Brave pointed out why AMP is harmful:
AMP is harmful to privacy: AMP gives Google an even broader view of which pages people view on the Web, and how people interact with them. AMP encourages developers to more tightly integrate with Google servers and systems, and penalizes publishers with decreased search rankings and placements if they don’t, further allowing Google to track and profile users.
AMP is bad for security: By design, AMP confuses users about what site they’re interacting with. Users think they’re interacting with the publisher, when in actuality the user is still within Google’s control.
AMP furthers the monopolization of the Web: AMP encourages more of the Web to be served from Google’s servers, under Google’s control and arbitrary non-standards. It also allows Google to require pages to be built in ways that benefit Google’s advertising systems.
AMP is bad for performance and usability: Though Google touts AMP as better for performance, internally, Google knows that “AMP only improves the ‘median of performance’ and AMP pages can actually load slower than other publisher speed optimization techniques”.
The Verge explained that AMP was controversial from the beginning and smelled to some like Google trying to exert even more control over the web. Over time, more companies and users grew concerned about that control and chafed at the idea that Google would prioritize AMP pages in search results.

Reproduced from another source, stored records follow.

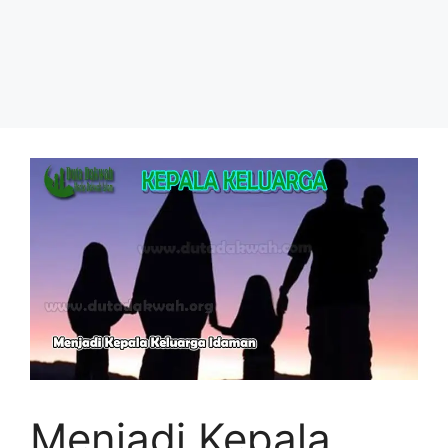
Menjadi Kepala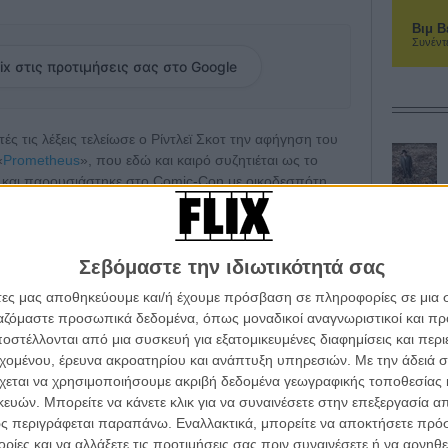
Βιμ Β
Συνέντ
ix στις προτιμήσεις σας στο Google
ς τις λέξεις τελείωσε ο Ρίντλεϊ Σκοτ την αφήγηση του
«
Prometheus
», που εδώ και καιρό συζητιέται ως το
 και παρουσιάστηκε στο Comic-Con με οικοδεσπότη
ος υπογράφει το σενάριο.
 σε έναν μακρινό πλανήτη για να συναντήσει βιολογικά
Σεβόμαστε την ιδιωτικότητά σας
«Alien». Ανάμεσα τους η Νούμι Ραπάς («Το Κορίτσι Με
ιρς και ο Μάικλ Φασμπέντερ, ο τελευταίος στο ρόλο ενός
άτες μας αποθηκεύουμε και/ή έχουμε πρόσβαση σε πληροφορίες σε μια
ργαζόμαστε προσωπικά δεδομένα, όπως μοναδικοί αναγνωριστικοί και 
στέλλονται από μια συσκευή για εξατομικευμένες διαφημίσεις και περ
κο, αποκάλυψε πως ο ρόλος της είναι λιγότερο
εχομένου, έρευνα ακροατηρίου και ανάπτυξη υπηρεσιών.
Με την άδειά σα
οφ παρουσιάσε σε βίντεο – σύνδεση τον Σκοτ, ο οποίος
χεται να χρησιμοποιήσουμε ακριβή δεδομένα γεωγραφικής τοποθεσίας 
αρχική σκηνή της ταινίας. Οταν τον ρώτησε γιατί άργησε
ών. Μπορείτε να κάνετε κλικ για να συναινέσετε στην επεξεργασία απ
ονική φαντασία, ο Σκοτ δήλωσε πως «ημουν πολύ
ς περιγράφεται παραπάνω. Εναλλακτικά, μπορείτε να αποκτήσετε πρό
και δεν θα επέστρεφα μέχρι τη στιγμή που
ίες και να αλλάξετε τις προτιμήσεις σας πριν συναινέσετε ή να αρνηθεί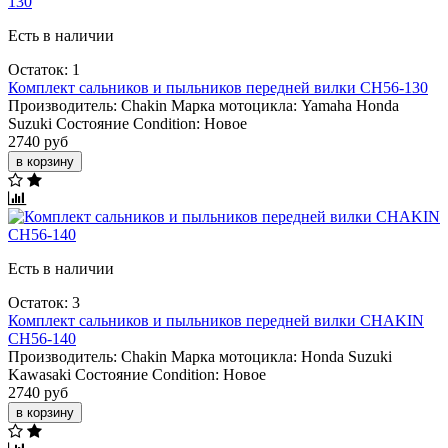
Есть в наличии
Остаток: 1
Комплект сальников и пыльников передней вилки CH56-130
Производитель:
Chakin
Марка мотоцикла:
Yamaha
Honda
Suzuki
Состояние Condition:
Новое
2740 руб
в корзину
Есть в наличии
Остаток: 3
Комплект сальников и пыльников передней вилки CHAKIN
CH56-140
Производитель:
Chakin
Марка мотоцикла:
Honda
Suzuki
Kawasaki
Состояние Condition:
Новое
2740 руб
в корзину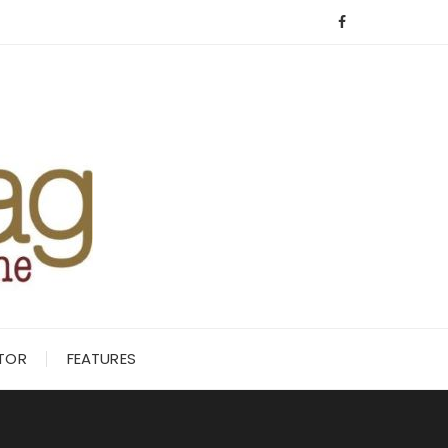
ITOR
FEATURES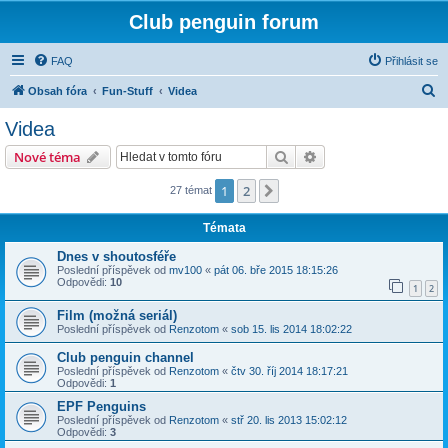
Club penguin forum
FAQ
Přihlásit se
H
Obsah fóra
Fun-Stuff
Videa
l
Videa
e
Hledat
Pokročilé hledání
Nové téma
d
a
1
2
Další
27 témat
t
Témata
Dnes v shoutosféře
Poslední příspěvek od
mv100
«
pát 06. bře 2015 18:15:26
Odpovědi:
10
1
2
Film (možná seriál)
Poslední příspěvek od
Renzotom
«
sob 15. lis 2014 18:02:22
Club penguin channel
Poslední příspěvek od
Renzotom
«
čtv 30. říj 2014 18:17:21
Odpovědi:
1
EPF Penguins
Poslední příspěvek od
Renzotom
«
stř 20. lis 2013 15:02:12
Odpovědi:
3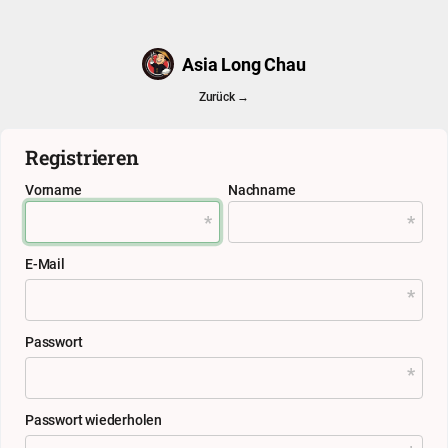
Asia Long Chau
Zurück →
Registrieren
Vorname
Nachname
E-Mail
Passwort
Passwort wiederholen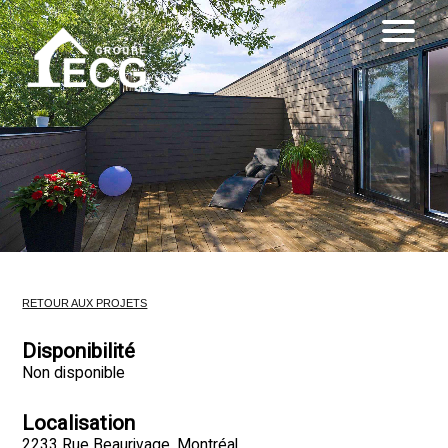
RETOUR AUX PROJETS
Disponibilité
Non disponible
Localisation
2233 Rue Beaurivage, Montréal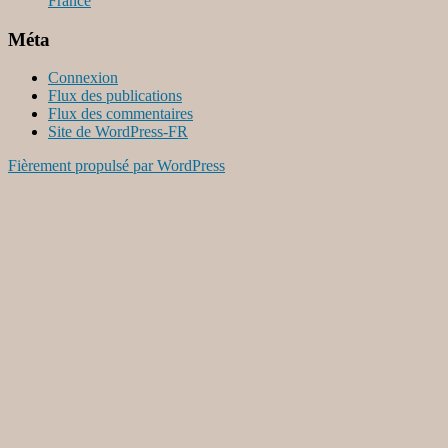
France
Méta
Connexion
Flux des publications
Flux des commentaires
Site de WordPress-FR
Fièrement propulsé par WordPress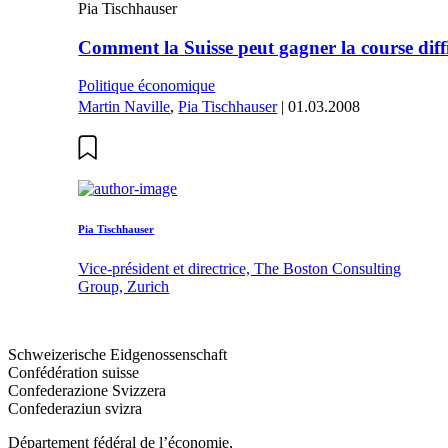
Pia Tischhauser
Comment la Suisse peut gagner la course diffi
Politique économique
Martin Naville
,
Pia Tischhauser
| 01.03.2008
Pia Tischhauser
Vice-président et directrice, The Boston Consulting
Group, Zurich
Schweizerische Eidgenossenschaft
Confédération suisse
Confederazione Svizzera
Confederaziun svizra
Département fédéral de l’économie,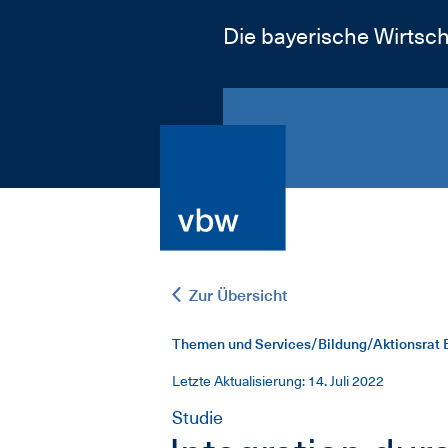
Die bayerische Wirtsch
Zur Übersicht
Themen und Services/Bildung/Aktionsrat 
Letzte Aktualisierung: 14. Juli 2022
Studie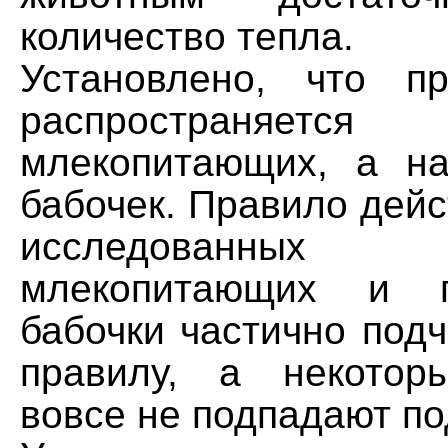
количество тепла.
Установлено, что п
распространяетс
млекопитающих, а н
бабочек. Правило дей
исследованн
млекопитающих и п
бабочки частично под
правилу, а некотор
вовсе не подпадают по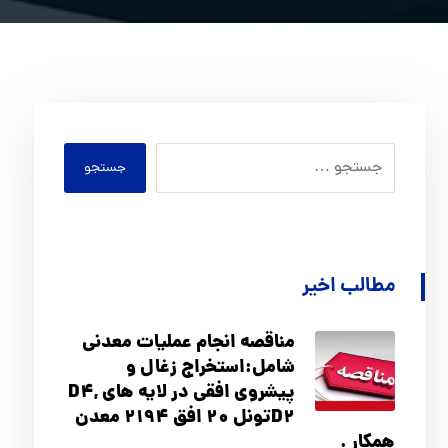
جستجو
مطالب اخیر
مناقصه انجام عملیات معدنی
شامل:استخراج زغال و
پیشروی افقی در لایه های D4,
D2تونل 20 افق 2194 معدن
همکار .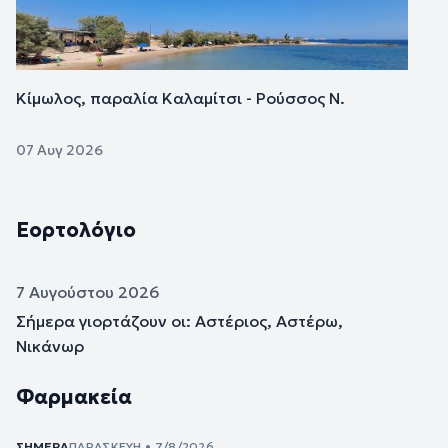
Κίμωλος, παραλία Καλαμίτσι - Ρούσσος Ν.
07 Αυγ 2026
Εορτολόγιο
7 Αυγούστου 2026
Σήμερα γιορτάζουν οι: Αστέριος, Αστέρω,
Νικάνωρ
Φαρμακεία
ΣΉΜΕΡΑ
ΠΑΡΑΣΚΕΥΉ • 7/8/2026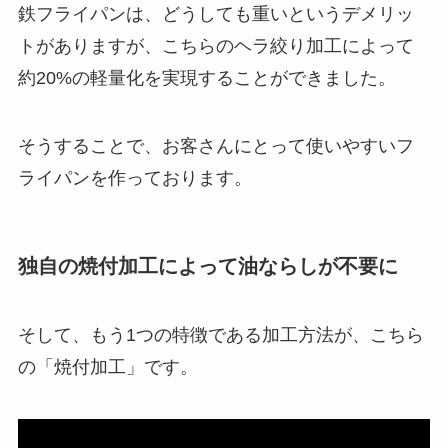
鉄フライパンは、どうしても重いというデメリッ
トがありますが、こちらのヘラ絞り加工によって
約20%の軽量化を実現することができました。
そうすることで、お客さんにとって使いやすいフ
ライパンを作っております。
独自の焼付加工によって油ならしが不要に
そして、もう1つの特徴である加工方法が、こちら
の「焼付加工」です。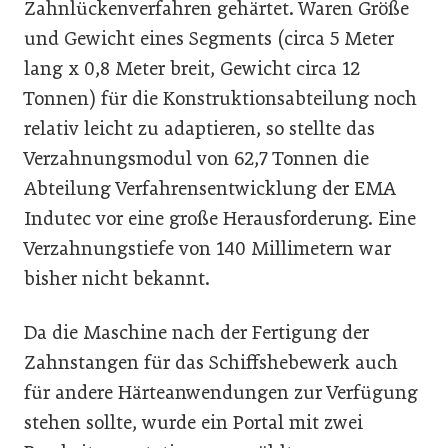
Zahnlückenverfahren gehärtet. Waren Größe
und Gewicht eines Segments (circa 5 Meter
lang x 0,8 Meter breit, Gewicht circa 12
Tonnen) für die Konstruktionsabteilung noch
relativ leicht zu adaptieren, so stellte das
Verzahnungsmodul von 62,7 Tonnen die
Abteilung Verfahrensentwicklung der EMA
Indutec vor eine große Herausforderung. Eine
Verzahnungstiefe von 140 Millimetern war
bisher nicht bekannt.
Da die Maschine nach der Fertigung der
Zahnstangen für das Schiffshebewerk auch
für andere Härteanwendungen zur Verfügung
stehen sollte, wurde ein Portal mit zwei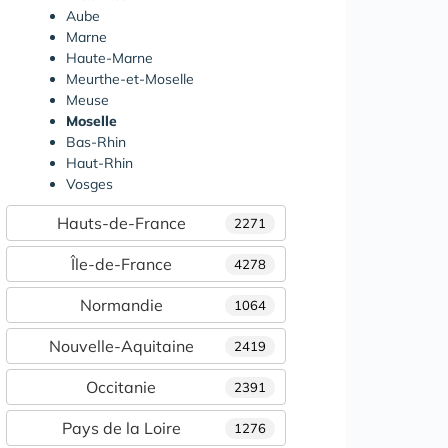
Aube
Marne
Haute-Marne
Meurthe-et-Moselle
Meuse
Moselle
Bas-Rhin
Haut-Rhin
Vosges
Hauts-de-France
2271
Île-de-France
4278
Normandie
1064
Nouvelle-Aquitaine
2419
Occitanie
2391
Pays de la Loire
1276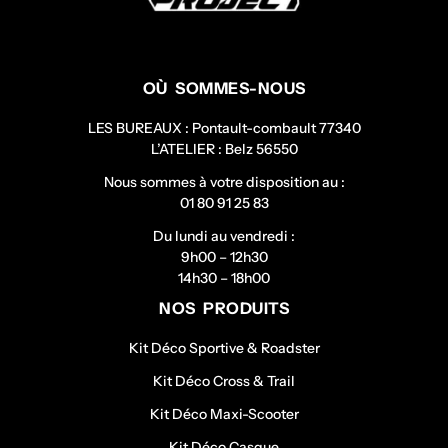
OÙ SOMMES-NOUS
LES BUREAUX : Pontault-combault 77340
L’ATELIER : Belz 56550
Nous sommes à votre disposition au :
01 80 91 25 83
Du lundi au vendredi :
9h00 – 12h30
14h30 – 18h00
NOS PRODUITS
Kit Déco Sportive & Roadster
Kit Déco Cross & Trail
Kit Déco Maxi-Scooter
Kit Déco Casque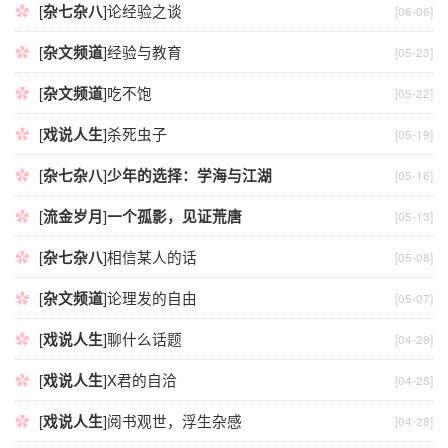
[
杂七杂八
]
论经验之谈
[06-06]
[
杂文频道
]
经验与教育
[05-23]
[
杂文频道
]
吃不饱
[05-22]
[
戏说人生
]
杀死虫子
[05-19]
[
杂七杂八
]
少年的选择：学海与江湖
[05-16]
[
流金岁月
]
一个孤影，见证荒唐
[05-13]
[
杂七杂八
]
相信某人的话
[05-08]
[
杂文频道
]
论理发的自由
[05-07]
[
戏说人生
]
聊什么话题
[04-28]
[
戏说人生
]
X君的自洽
[04-28]
[
戏说人生
]
阅书观世，浮生杂感
[04-28]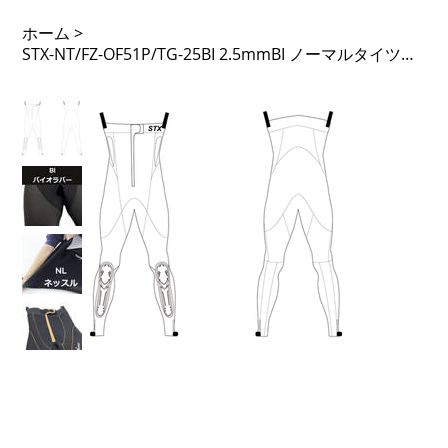
ホーム
>
STX-NT/FZ-OF51P/TG-25BI 2.5mmBI ノーマルタイツ フロントジップ 51PTL 足F外 タモガード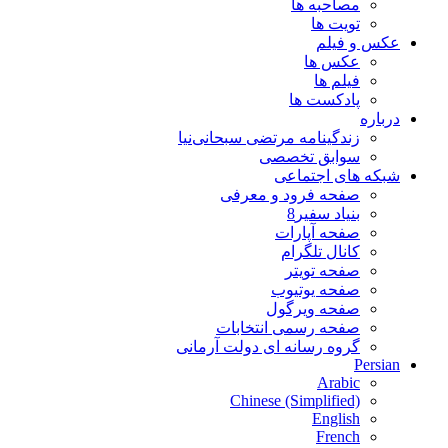
مصاحبه ها
تویت ها
عکس و فیلم
عکس ها
فیلم ها
پادکست ها
درباره
زندگینامه مرتضی سبحانی‌نیا
سوابق تخصصی
شبکه های اجتماعی
صفحه فرود و معرفی
بنیاد سفیر8
صفحه آپارات
کانال تلگرام
صفحه تویتر
صفحه یوتیوب
صفحه ویرگول
صفحه رسمی انتخابات
گروه رسانه ای دولت آرمانی
Persian
Arabic
Chinese (Simplified)
English
French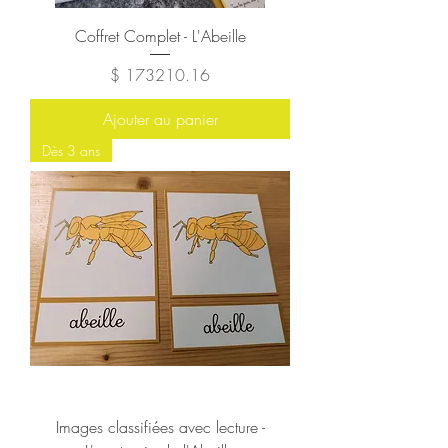
Coffret Complet - L'Abeille
Prix
$ 173210.16
Ajouter au panier
Dès 3 ans
Images classifiées avec lecture -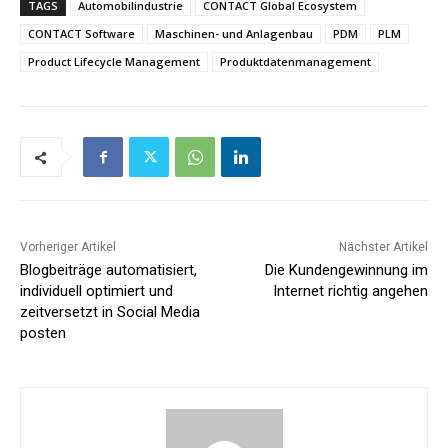
TAGS
Automobilindustrie
CONTACT Global Ecosystem
CONTACT Software
Maschinen- und Anlagenbau
PDM
PLM
Product Lifecycle Management
Produktdatenmanagement
Vorheriger Artikel
Nächster Artikel
Blogbeiträge automatisiert,
Die Kundengewinnung im
individuell optimiert und
Internet richtig angehen
zeitversetzt in Social Media
posten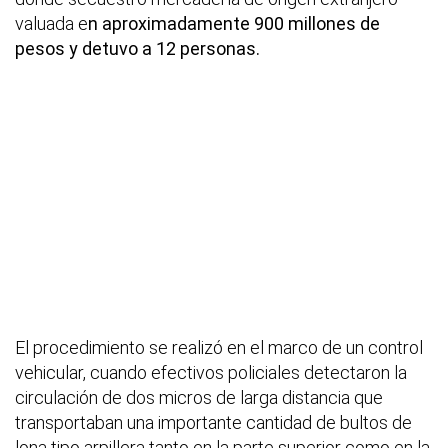
valuada e
n aproximadamente 900 millones de
pesos y detuvo a 12 personas.
El procedimiento se realizó en el marco de un control
vehicular, cuando efectivos policiales detectaron la
circulación de dos micros de larga distancia que
transportaban una importante cantidad de bultos de
lona tipo arpillera tanto en la parte superior como en la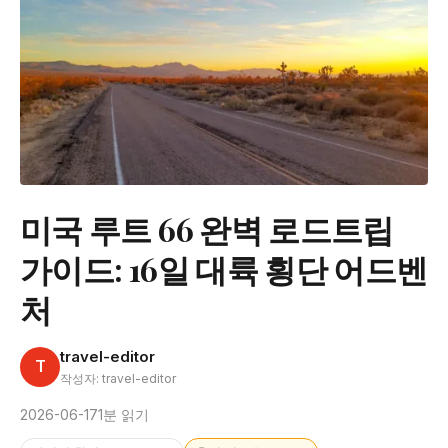
미국 루트 66 완벽 로드트립
가이드: 16일 대륙 횡단 어드벤
처
travel-editor
T
작성자: travel-editor
2026-06-17
1분 읽기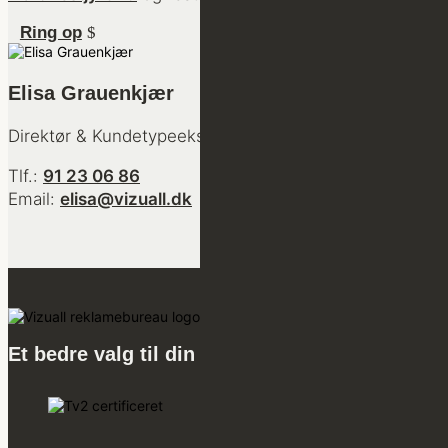
Ring op
Elisa Grauenkjær
Direktør & Kundetypeekspert
Tlf.:
91 23 06 86
Email:
elisa@vizuall.dk
Et bedre valg til din markedsføring.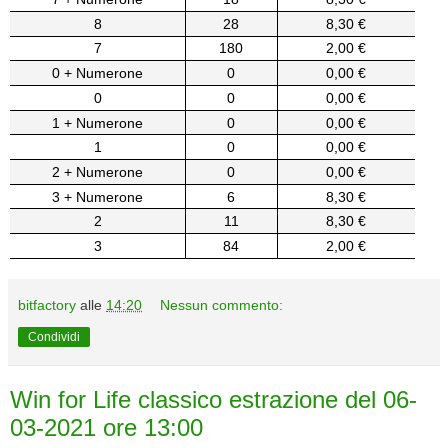
8
28
8,30 €
7
180
2,00 €
0 + Numerone
0
0,00 €
0
0
0,00 €
1 + Numerone
0
0,00 €
1
0
0,00 €
2 + Numerone
0
0,00 €
3 + Numerone
6
8,30 €
2
11
8,30 €
3
84
2,00 €
bitfactory
alle
14:20
Nessun commento:
Condividi
Win for Life classico estrazione del 06-
03-2021 ore 13:00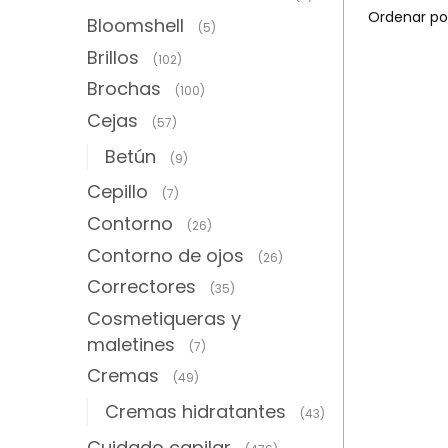
Bloomshell
(5)
Brillos
(102)
Brochas
(100)
Cejas
(57)
Betún
(9)
Cepillo
(7)
Contorno
(26)
Contorno de ojos
(26)
Correctores
(35)
Cosmetiqueras y
maletines
(7)
Cremas
(49)
Cremas hidratantes
(43)
Cuidado capilar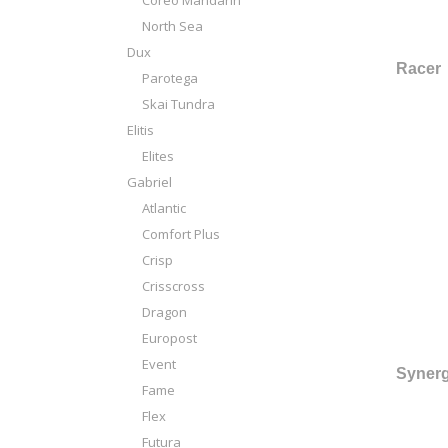
Coreo Mandarin
North Sea
Dux
Racer
Parotega
Skai Tundra
Elitis
Elites
Gabriel
Atlantic
Comfort Plus
Crisp
Crisscross
Dragon
Europost
Event
Syner
Fame
Flex
Futura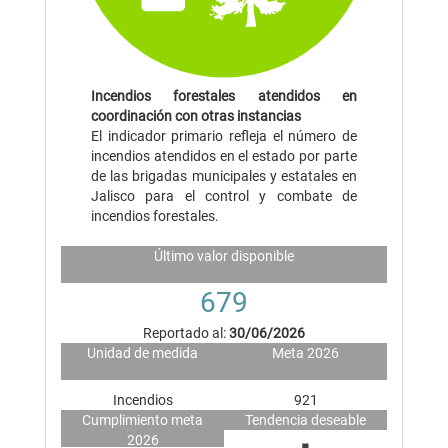
Incendios forestales atendidos en
coordinación con otras instancias
El indicador primario refleja el número de
incendios atendidos en el estado por parte
de las brigadas municipales y estatales en
Jalisco para el control y combate de
incendios forestales.
Último valor disponible
679
Reportado al:
30/06/2026
Unidad de medida
Meta 2026
Incendios
921
Cumplimiento meta
Tendencia deseable
2026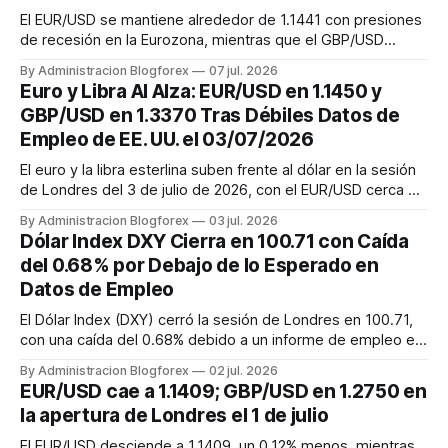
El EUR/USD se mantiene alrededor de 1.1441 con presiones
de recesión en la Eurozona, mientras que el GBP/USD
avanza hacia 1.3400, impulsado por la estabilidad política y
By Administracion Blogforex
07 jul. 2026
la recuperación del mercado inmobiliario en el Reino Unido.
Euro y Libra Al Alza: EUR/USD en 1.1450 y
GBP/USD en 1.3370 Tras Débiles Datos de
Empleo de EE. UU. el 03/07/2026
El euro y la libra esterlina suben frente al dólar en la sesión
de Londres del 3 de julio de 2026, con el EUR/USD cerca de
1.1450 y el GBP/USD en 1.3370, tras el impacto de datos de
By Administracion Blogforex
03 jul. 2026
empleo de EE. UU. más débiles de lo esperado.
Dólar Index DXY Cierra en 100.71 con Caída
del 0.68% por Debajo de lo Esperado en
Datos de Empleo
El Dólar Index (DXY) cerró la sesión de Londres en 100.71,
con una caída del 0.68% debido a un informe de empleo en
EE. UU. más débil de lo esperado, mientras la libra repunta y
By Administracion Blogforex
02 jul. 2026
el yen muestra volatilidad ante posibles intervenciones.
EUR/USD cae a 1.1409; GBP/USD en 1.2750 en
la apertura de Londres el 1 de julio
El EUR/USD desciende a 1.1409, un 0.12% menos, mientras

DuckDuckGo tweeted: “NEW: our apps & extensions now protect against AMP tracking. When you load or share a Google AMP page anywhere from DuckDuckGo apps (iOS/Android/Mac) or extensions (Firefox/Chrome) the original publisher’s webpage will be used in place of the Google AMP version.”
Personally, I think that the more privacy online, the better the internet will be for all of us. It is great that Brave and DuckDuckGo are offering people simple solutions to prevent Google from tracking them all over the web. It is very sketchy of Google to trick users into thinking they are on the website they searched for – but swapping it with an AMP page.